(Collected data)
BEGIN
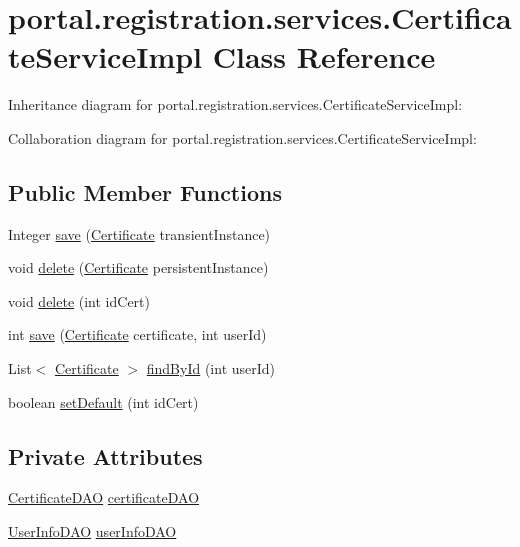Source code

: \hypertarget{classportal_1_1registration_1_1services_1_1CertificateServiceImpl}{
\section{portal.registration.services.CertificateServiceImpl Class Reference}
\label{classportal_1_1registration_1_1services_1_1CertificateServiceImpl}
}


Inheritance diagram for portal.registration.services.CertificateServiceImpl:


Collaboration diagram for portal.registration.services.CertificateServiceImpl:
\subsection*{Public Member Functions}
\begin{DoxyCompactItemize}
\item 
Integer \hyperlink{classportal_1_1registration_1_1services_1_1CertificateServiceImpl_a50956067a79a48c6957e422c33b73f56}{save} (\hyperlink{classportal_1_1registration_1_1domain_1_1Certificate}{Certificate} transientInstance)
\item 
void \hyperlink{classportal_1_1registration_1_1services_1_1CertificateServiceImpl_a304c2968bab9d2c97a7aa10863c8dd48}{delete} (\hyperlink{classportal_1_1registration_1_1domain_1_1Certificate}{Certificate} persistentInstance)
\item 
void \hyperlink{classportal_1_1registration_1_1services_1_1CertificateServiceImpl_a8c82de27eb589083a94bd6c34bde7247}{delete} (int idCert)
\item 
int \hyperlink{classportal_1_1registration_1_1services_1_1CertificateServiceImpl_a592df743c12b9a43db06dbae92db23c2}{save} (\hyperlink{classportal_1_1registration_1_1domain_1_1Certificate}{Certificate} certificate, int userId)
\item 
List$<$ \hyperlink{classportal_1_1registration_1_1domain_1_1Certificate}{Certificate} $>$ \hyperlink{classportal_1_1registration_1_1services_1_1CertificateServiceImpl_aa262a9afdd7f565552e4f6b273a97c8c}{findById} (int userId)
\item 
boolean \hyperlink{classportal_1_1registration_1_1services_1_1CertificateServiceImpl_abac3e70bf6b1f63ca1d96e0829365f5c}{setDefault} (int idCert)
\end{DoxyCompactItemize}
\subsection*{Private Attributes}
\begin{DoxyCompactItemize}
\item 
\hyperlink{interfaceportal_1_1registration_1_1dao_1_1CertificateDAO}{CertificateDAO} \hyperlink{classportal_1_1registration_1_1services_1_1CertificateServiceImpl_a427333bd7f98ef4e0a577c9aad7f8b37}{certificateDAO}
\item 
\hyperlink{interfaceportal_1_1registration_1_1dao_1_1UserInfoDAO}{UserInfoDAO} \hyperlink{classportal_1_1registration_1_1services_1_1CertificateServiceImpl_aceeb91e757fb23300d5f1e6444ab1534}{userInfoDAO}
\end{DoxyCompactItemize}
END
BEGIN
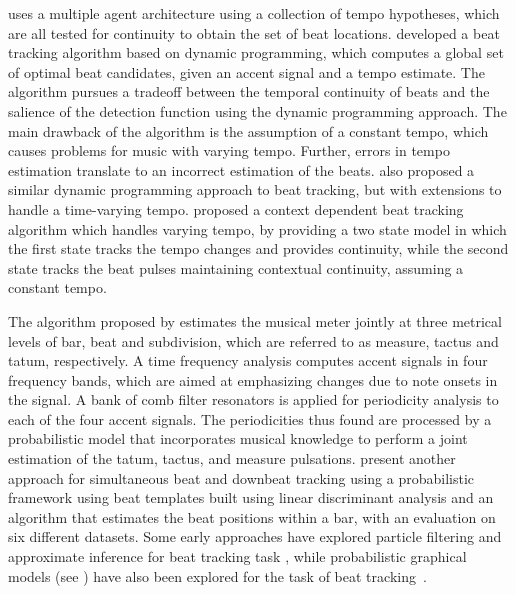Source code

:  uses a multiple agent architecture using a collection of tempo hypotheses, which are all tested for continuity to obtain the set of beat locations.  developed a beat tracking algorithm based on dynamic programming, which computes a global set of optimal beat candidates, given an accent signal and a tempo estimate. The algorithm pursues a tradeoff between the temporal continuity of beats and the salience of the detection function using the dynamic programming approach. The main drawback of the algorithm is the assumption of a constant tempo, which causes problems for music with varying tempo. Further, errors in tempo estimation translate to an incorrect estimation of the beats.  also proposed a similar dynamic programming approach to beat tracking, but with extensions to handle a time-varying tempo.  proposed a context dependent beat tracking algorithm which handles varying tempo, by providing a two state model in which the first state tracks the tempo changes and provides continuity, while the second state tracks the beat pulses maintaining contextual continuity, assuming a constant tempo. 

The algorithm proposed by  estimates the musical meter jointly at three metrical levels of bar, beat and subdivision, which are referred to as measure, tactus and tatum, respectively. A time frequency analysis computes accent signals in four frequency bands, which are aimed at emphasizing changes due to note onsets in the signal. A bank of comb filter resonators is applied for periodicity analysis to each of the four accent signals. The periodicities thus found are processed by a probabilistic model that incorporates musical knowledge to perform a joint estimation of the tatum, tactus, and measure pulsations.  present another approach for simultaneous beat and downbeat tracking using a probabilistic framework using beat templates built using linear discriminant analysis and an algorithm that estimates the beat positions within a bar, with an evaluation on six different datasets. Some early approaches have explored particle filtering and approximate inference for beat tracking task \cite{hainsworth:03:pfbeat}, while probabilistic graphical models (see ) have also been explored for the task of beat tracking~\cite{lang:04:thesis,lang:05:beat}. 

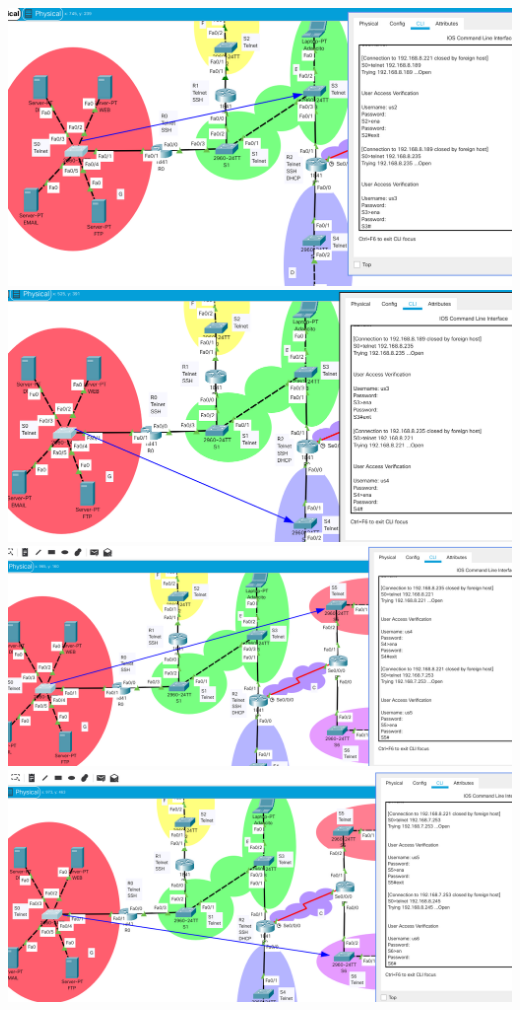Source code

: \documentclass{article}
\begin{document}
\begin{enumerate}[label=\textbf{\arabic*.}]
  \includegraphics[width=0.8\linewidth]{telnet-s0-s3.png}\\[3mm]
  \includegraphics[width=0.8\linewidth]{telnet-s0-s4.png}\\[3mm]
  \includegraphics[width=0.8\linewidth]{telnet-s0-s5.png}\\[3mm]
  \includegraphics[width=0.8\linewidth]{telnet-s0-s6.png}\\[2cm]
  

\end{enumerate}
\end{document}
END
(PROMPT) What is the number of lines in the data that include "diagram"? Answer with that number alone.

(YOUR RESPONSE) 2